Top of RECORDS FOR THE TASK
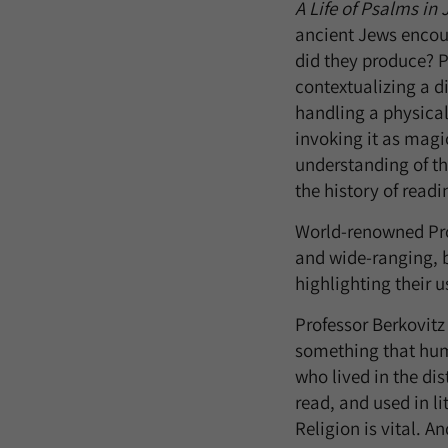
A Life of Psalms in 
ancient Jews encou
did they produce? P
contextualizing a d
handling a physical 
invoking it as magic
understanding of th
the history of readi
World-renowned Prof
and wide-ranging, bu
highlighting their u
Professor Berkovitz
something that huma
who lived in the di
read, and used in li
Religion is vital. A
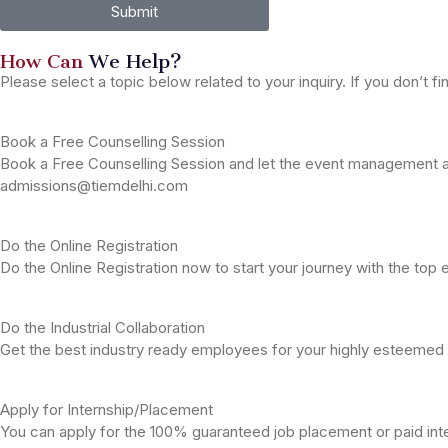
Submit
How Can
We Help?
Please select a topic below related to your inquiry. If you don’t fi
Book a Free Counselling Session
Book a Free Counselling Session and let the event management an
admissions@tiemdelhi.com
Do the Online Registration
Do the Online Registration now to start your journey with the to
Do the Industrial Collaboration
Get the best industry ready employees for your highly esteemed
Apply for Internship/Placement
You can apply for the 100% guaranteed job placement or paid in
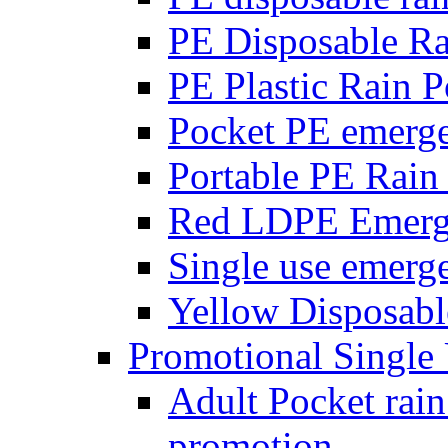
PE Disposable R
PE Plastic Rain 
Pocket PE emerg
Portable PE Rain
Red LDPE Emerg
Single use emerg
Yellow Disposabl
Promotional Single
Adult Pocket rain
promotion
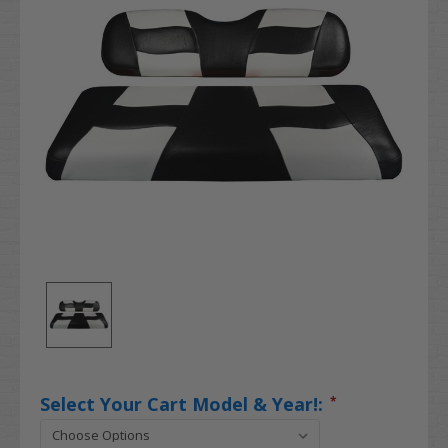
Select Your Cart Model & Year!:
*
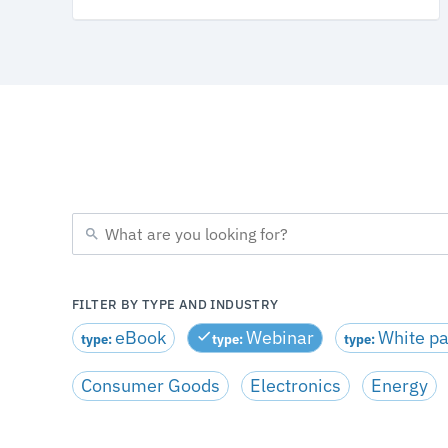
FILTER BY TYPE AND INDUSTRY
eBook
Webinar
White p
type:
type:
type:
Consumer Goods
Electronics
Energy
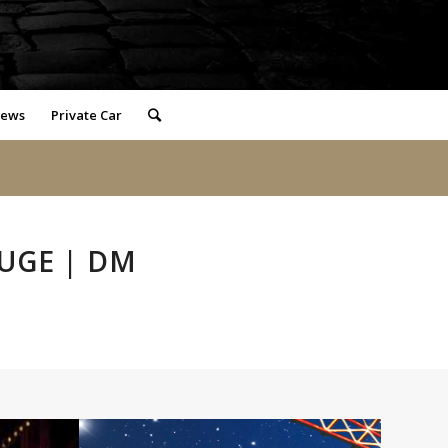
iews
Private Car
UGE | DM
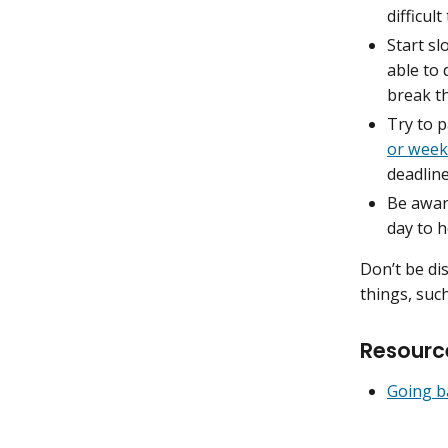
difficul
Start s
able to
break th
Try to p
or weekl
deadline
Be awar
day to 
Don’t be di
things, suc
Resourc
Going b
Bottom of RECORDS FOR THE TASK
Top of RECORDS FOR THE TASK
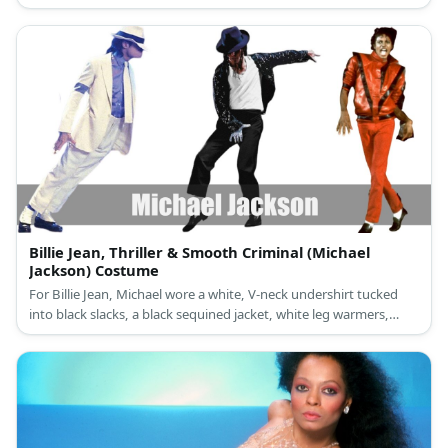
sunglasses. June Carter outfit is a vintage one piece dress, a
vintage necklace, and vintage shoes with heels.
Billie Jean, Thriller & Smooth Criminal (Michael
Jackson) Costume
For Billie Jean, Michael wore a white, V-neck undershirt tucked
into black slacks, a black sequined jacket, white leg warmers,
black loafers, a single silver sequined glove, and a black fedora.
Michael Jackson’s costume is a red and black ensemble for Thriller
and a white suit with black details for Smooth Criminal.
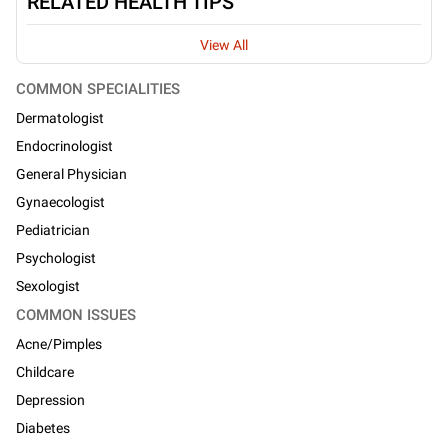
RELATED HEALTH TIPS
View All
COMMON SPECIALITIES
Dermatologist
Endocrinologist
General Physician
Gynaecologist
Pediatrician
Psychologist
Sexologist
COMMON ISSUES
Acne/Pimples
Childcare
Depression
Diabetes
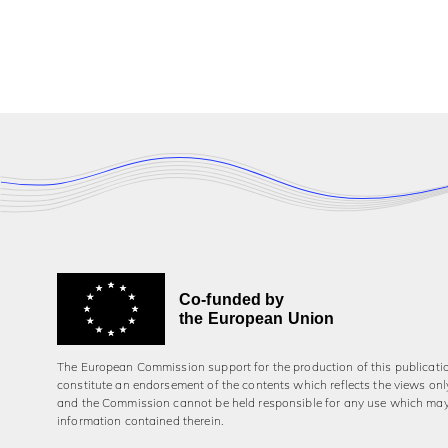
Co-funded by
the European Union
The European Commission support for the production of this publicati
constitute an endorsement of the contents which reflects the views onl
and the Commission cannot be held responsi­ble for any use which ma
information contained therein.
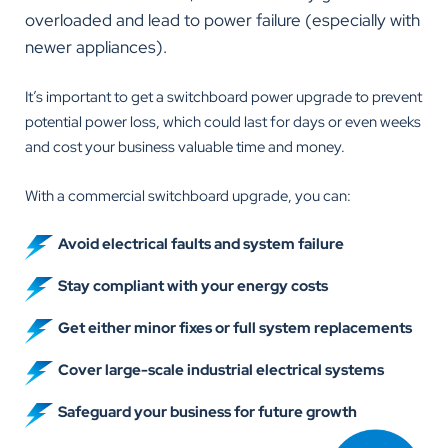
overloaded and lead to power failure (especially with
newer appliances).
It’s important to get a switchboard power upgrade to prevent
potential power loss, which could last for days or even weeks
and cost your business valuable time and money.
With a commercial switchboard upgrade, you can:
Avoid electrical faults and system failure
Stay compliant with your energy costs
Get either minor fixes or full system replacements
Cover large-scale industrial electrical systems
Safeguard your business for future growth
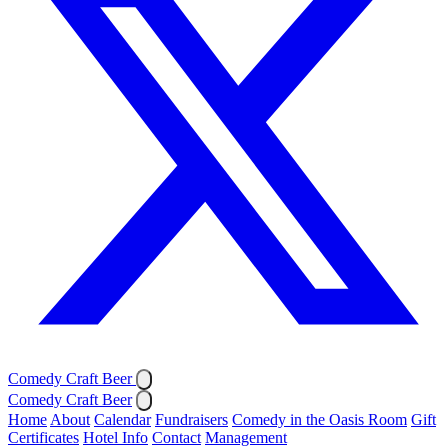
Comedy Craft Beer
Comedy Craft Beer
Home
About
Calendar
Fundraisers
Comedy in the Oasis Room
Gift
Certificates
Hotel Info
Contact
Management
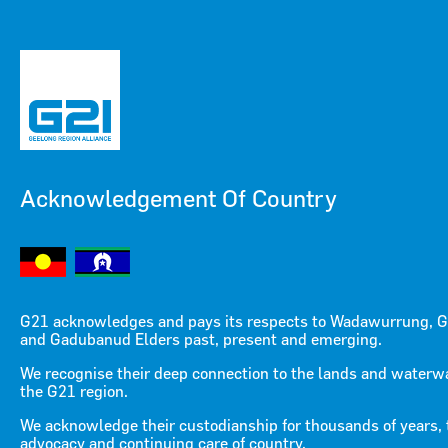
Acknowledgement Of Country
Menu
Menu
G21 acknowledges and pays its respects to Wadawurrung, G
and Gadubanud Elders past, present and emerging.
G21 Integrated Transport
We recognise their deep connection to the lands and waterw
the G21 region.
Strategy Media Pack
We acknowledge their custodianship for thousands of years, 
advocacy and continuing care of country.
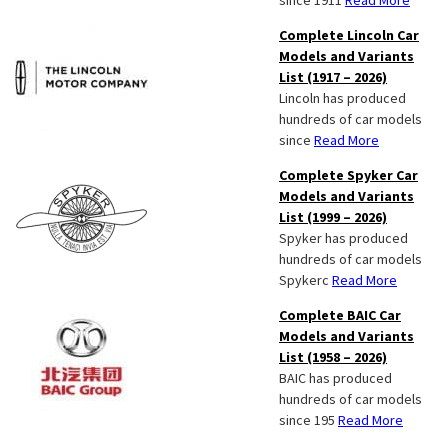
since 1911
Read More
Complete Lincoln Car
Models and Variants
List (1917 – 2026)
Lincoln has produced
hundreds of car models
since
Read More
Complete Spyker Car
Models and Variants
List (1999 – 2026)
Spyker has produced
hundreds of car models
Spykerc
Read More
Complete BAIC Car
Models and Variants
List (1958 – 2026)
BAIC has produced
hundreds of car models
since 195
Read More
Bottom of RECORDS FOR THE TASK
PROBLEM DETAILS: Wherever "Registration" turns up in the records, copy the whole line.

ANSWER BOX:
Do the Online Registration
Do the Online Registration now to start your journey with the to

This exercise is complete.